Video report by ITV News Correspondent Sangeeta Kandola
Protests for a second day outside Batley Grammar school in response to a teacher reportedly showing a caricature of the Prophet Muhammad are "not right", a government minister has said.
Communities secretary Robert Jenrick called on protesters to "go home" and said he was "deeply troubled" at the idea of a teacher being "censored".
The teacher has been identified on social media and has been suspended. The headteacher of the West Yorkshire school has apologised and children have been told to learn at home but protesters returned on Friday.
Mr Jenrick said: "We don't know exactly what was said or done in the classroom, and these things depend on context.
"It's for the school to think that through carefully, and I know the Department for Education is in discussions with them," he told ITV News.
Mr Jenrick continued: "But I am deeply troubled by the suggestion that a teacher conducting a religious studies class should have material censored or should feel threatened or intimated by what they may have said. "And the scenes outside the school gates I think are a cause of great concern to us. "We don't want to see any teacher, member of staff, parent or pupil worried about passing through the gates of a school at the beginning of a day, that isn't the kind of country we are and I would strongly encourage those people who are doing that, in breach of the Covid guidelines, to go home and to handle this matter in a normal and sensible manner."

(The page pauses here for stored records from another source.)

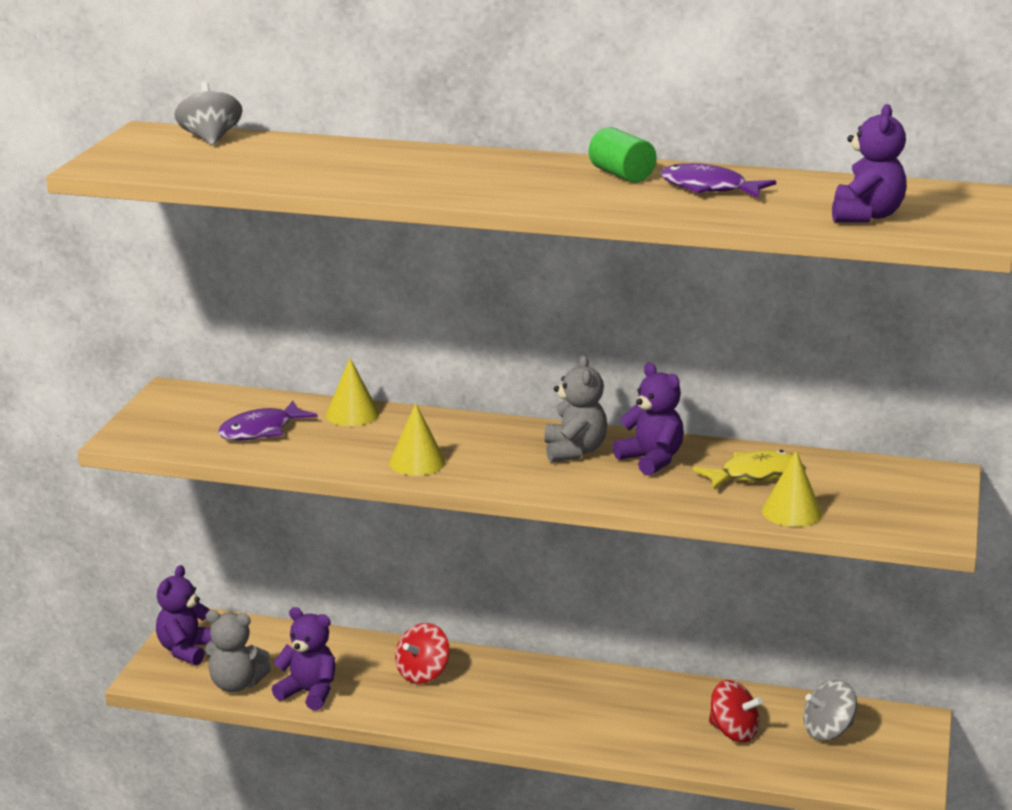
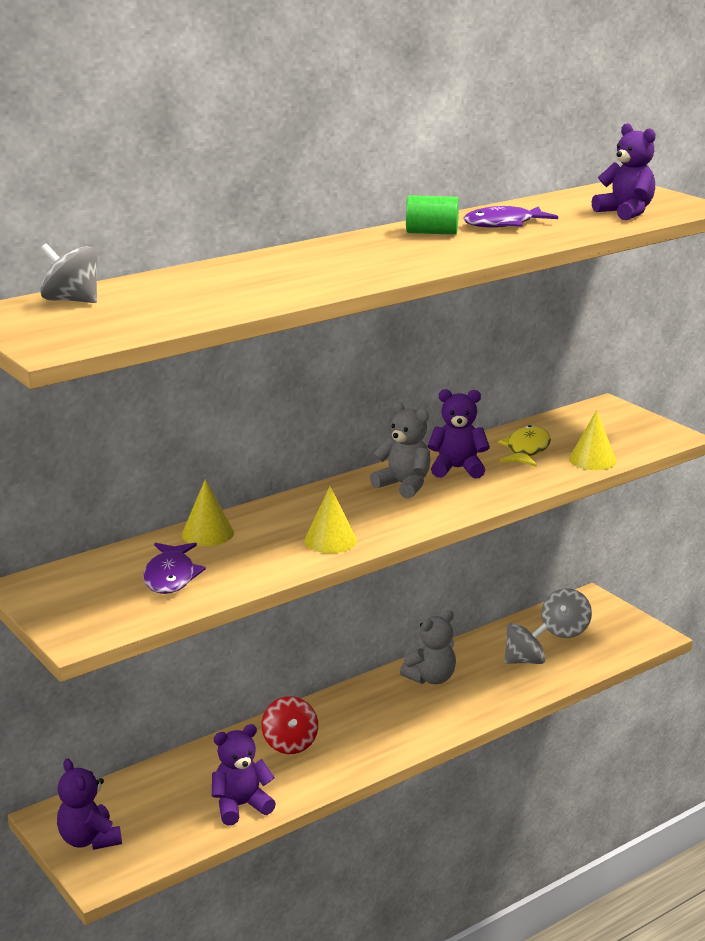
camera: 50 degrees left, 0 degrees up
(236, 684) = (177, 836): grey teddy bear -> grey teddy bear (431, 678)
(733, 732) = (524, 661): red spinning top -> grey spinning top

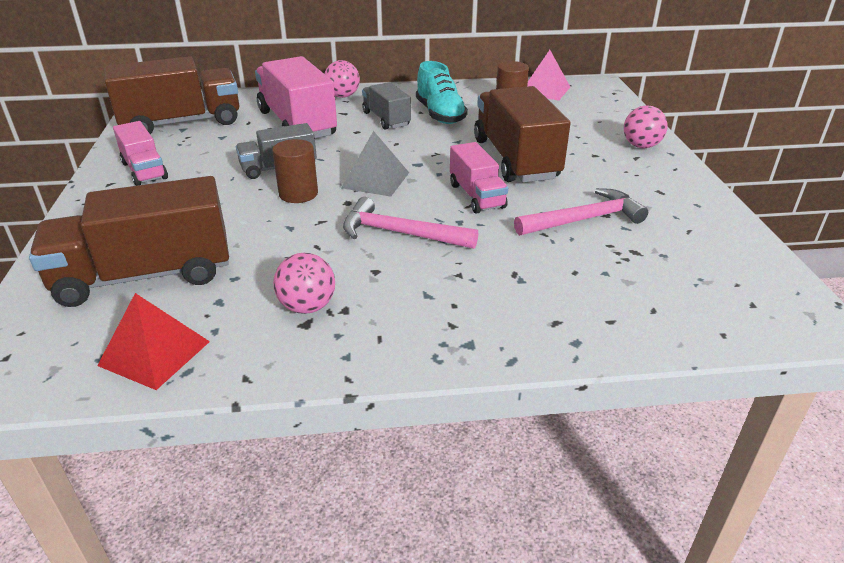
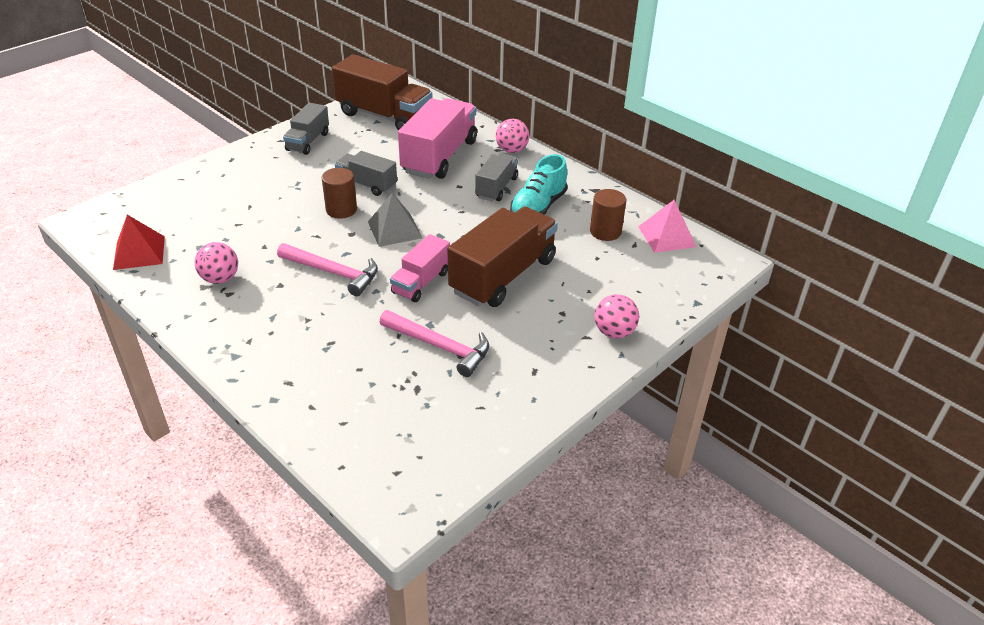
camera: 50 degrees right, 5 degrees up
(144, 170) = (308, 142): pink truck -> grey truck
(145, 275) = (201, 209): brown truck -> none
(399, 233) = (334, 273): pink hammer -> pink hammer turned 135 degrees clockwise

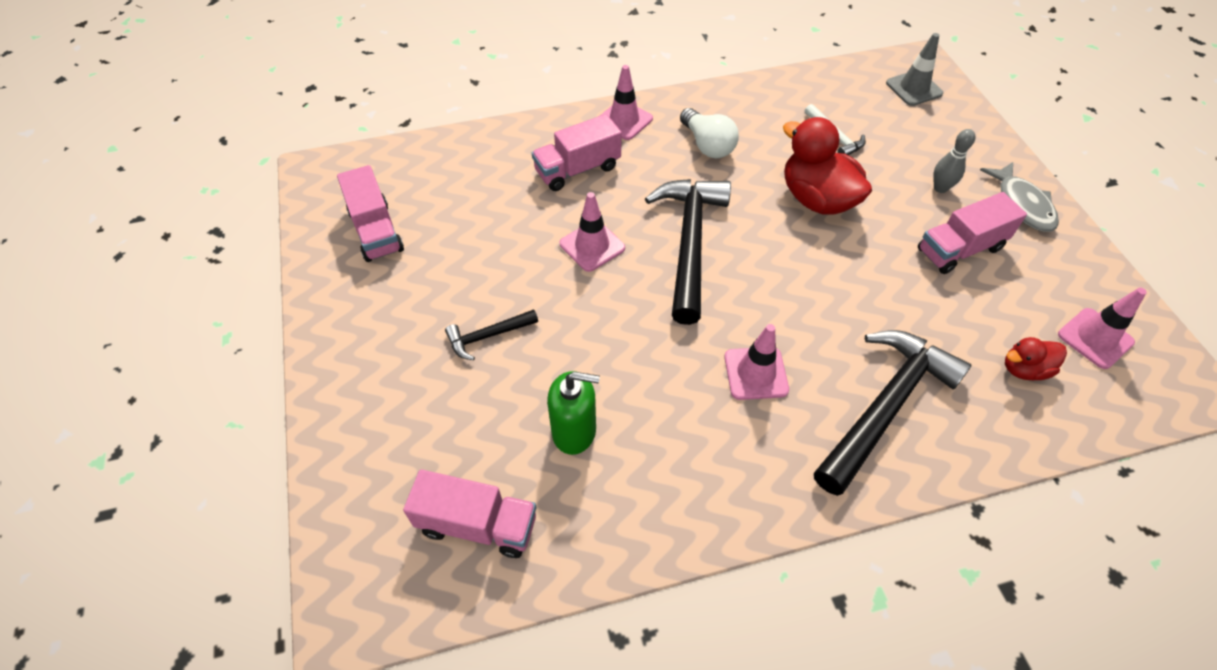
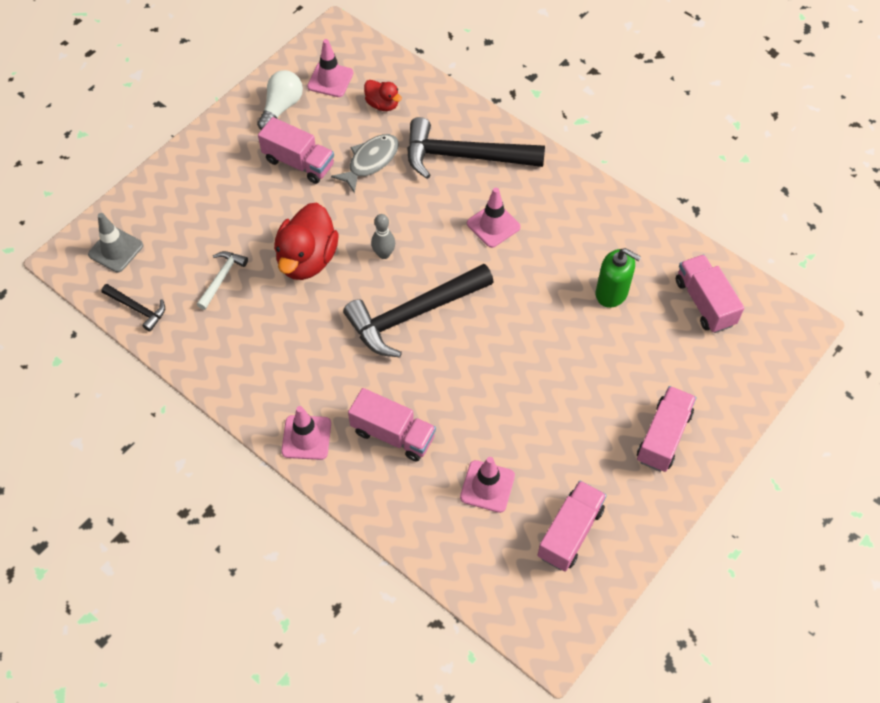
camera: 125 degrees left, 5 degrees up
(377, 359) = (663, 437): none -> pink truck
(488, 336) = (591, 384): black hammer -> black hammer (137, 309)
(574, 431) = (611, 293): green soap dispenser -> green soap dispenser turned 150 degrees clockwise
(592, 246) = (464, 373): pink traffic cone -> pink traffic cone (487, 486)
(707, 145) = (295, 359): white light bulb -> white light bulb (281, 107)
(940, 188) = (239, 192): grey bowling pin -> grey bowling pin (384, 254)
(1022, 204) = (224, 143): grey fish -> grey fish (370, 161)

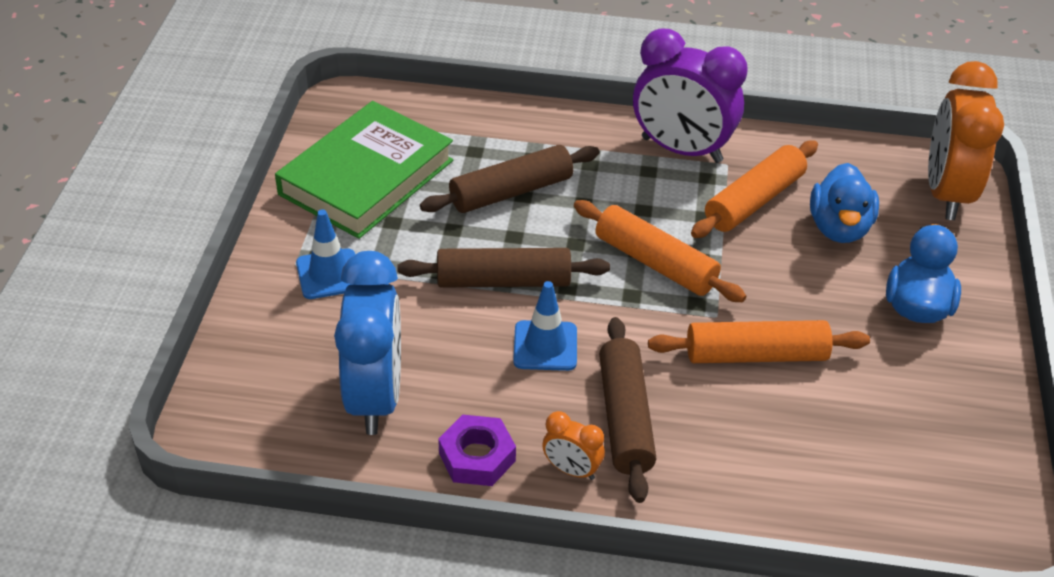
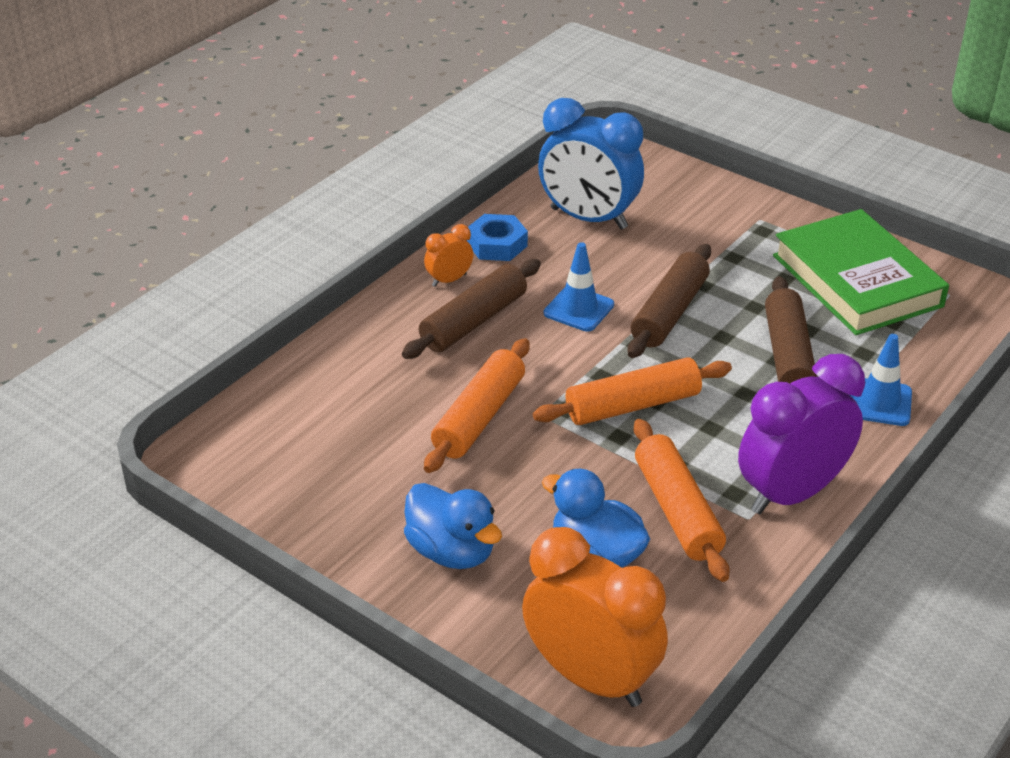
camera: 120 degrees right, 5 degrees down
(329, 274) = (737, 231): blue traffic cone -> blue traffic cone (879, 402)
(477, 457) = (497, 244): purple nut -> blue nut
(625, 418) = (474, 321): brown rolling pin -> brown rolling pin turned 75 degrees counterclockwise

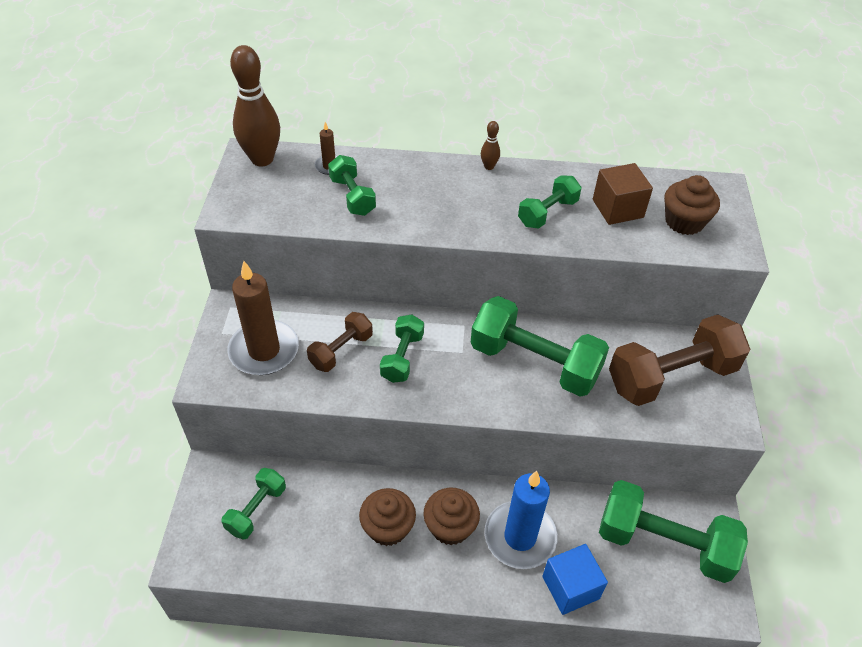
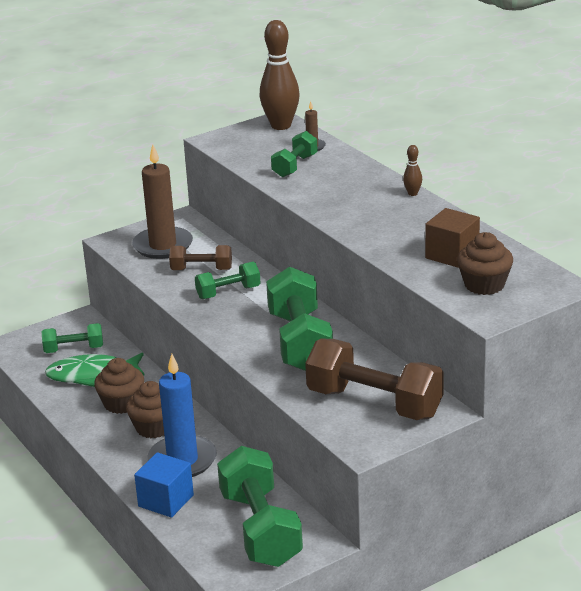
camera: 55 degrees right, 20 degrees down
(316, 522) = (91, 375): none -> green fish
(547, 213) = (398, 232): green dumbbell -> none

Ben Chapman explains the latest from outside the school
Baroness Warsi, former chairwoman of the Conservative party, told the Today programme: "I think this is about children, it’s about child safeguarding and making sure the school look again, as should every school, to ensure that every pupil in their school is being taught in a way which creates a positive, unifying learning environment."
She added: "Unfortunately, this matter has been hijacked by extremists on both sides to kind of create this culture war. What we’re forgetting in all of this is the most important party in all of this, which is the kids and their learning."
The peer said she had spoken to pupils and parents over the past 24 hours, and "it’s obvious that many pupils were left distressed because of what happened".
The Department for Education has been accused of amplifying divisions amid warnings the incident had been "hijacked by extremists on both sides to kind of create this culture war."
It follows claims a member of staff showed students a cartoon deemed offensive to the Islamic faith during a religious studies lesson.
The school “unequivocally” apologised for showing “totally inappropriate” material to children.
It said a member of staff has been suspended pending an investigation.
The Department for Education branded the protests “completely unacceptable”, and said they included “threats” and “intimidation”.
The department’s response has since been criticised by the Manchester-based Ramadhan Foundation.
Mohammed Shafiq, chief executive of the organisation, said the community rejected any violence or threat of violence, and said the incident “will now be hijacked by those who have an interest in perpetuating an image of Muslims”.
Mr Shafiq continued: “It is alarming that the Department for Education chose to amplify those divisions by attacking the parents and pupils rather than looking how we can come together to have a respectful discussion and seek an end to this issue.
“There is still time for calmer heads amongst the department and we urge them to seek language that brings us together and address the issue without deflecting.
“The education sector has a duty to protect the needs of all pupils and we are heartened that the school leaders recognise the pain and suffering caused by this incident.”
Mr Shafiq added that he condemned the cartoon “in the strongest terms” and was saddened that the teacher did not consider the hurt it could cause.
The DfE spokeswoman said: “It is never acceptable to threaten or intimidate teachers. We encourage dialogue between parents and schools when issues emerge.
“However, the nature of protest we have seen, including issuing threats and in violation of coronavirus restrictions are completely unacceptable and must be brought to an end.
“Schools are free to include a full range of issues, ideas and materials in their curriculum, including where they are challenging or controversial, subject to their obligations to ensure political balance.
“They must balance this with the need to promote respect and tolerance between people of different faiths and beliefs, including in deciding which materials to use in the classroom.”
West Yorkshire Police previously said they were called to the protest at around 7.30am on Thursday.
A police spokesman said the school road was closed for a short time, no arrests were made and no fines were issued.
In a statement, Batley Grammar School headteacher Gary Kibble said: “The school unequivocally apologises for using a totally inappropriate resource in a recent religious studies lesson.
“The member of staff has also given their most sincere apologies.
“We have immediately withdrawn teaching on this part of the course and we are reviewing how we go forward with the support of all the communities represented in our school.
“It is important for children to learn about faiths and beliefs, but this must be done in a sensitive way.
“The member of staff has been suspended pending an independent formal investigation.”